The technology was developed because of specific customer feedback asking for the benefits it brings, Chaffin confirms, and the general need for solutions that drive efficiency to their operation.
It was designed specifically for the Safeaero 220, which also offers its users the efficiencies of one-person driving, manoeuvring and de-icing all from the cab. Its features include an extensive operational radius and compact size, stainless steel tanks, four-mode nozzle control system, automotive steering and a collision warning system.
“Intellimix technology enables us to increase our customers’ operating efficiencies while strengthening our commitment to sustainability,” comments Chaffin. “The Safeaero 220, equipped with Intellimix, is designed to exceed customer expectations and offer superior performance when time matters most.”

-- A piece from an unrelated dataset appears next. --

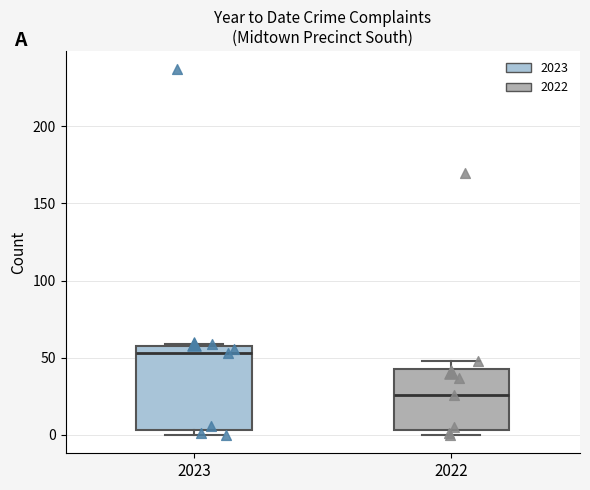

Which box has the lowest median line?

2022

Intellimix technology garnered a lot of interest from attendees who visited the Paris GSE Europe Expo, he continues. “Customers are eager to learn more about products that will enable them to operate more efficiently and sustainably.”
Development of Intellimix began just prior to the Covid pandemic, which delayed the launch timeline, but the technology will be in production for the 2023 de-icing season. It will be a feature on all future Safeaero 220 models, although – due to the design of the technology and how it is engineered into the de-icer – Intellimix technology will not be offered as an after-market solution for existing vehicles.
As well as baggage tractors and de-icers, Textron GSE offers a diverse range of conventional and towbarless pushbacks, belt loaders, ground power units (GPUs), air start units (ASUs) and air conditioning units (ACUs). Textron GSE operates as part of the Textron Specialized Vehicles business.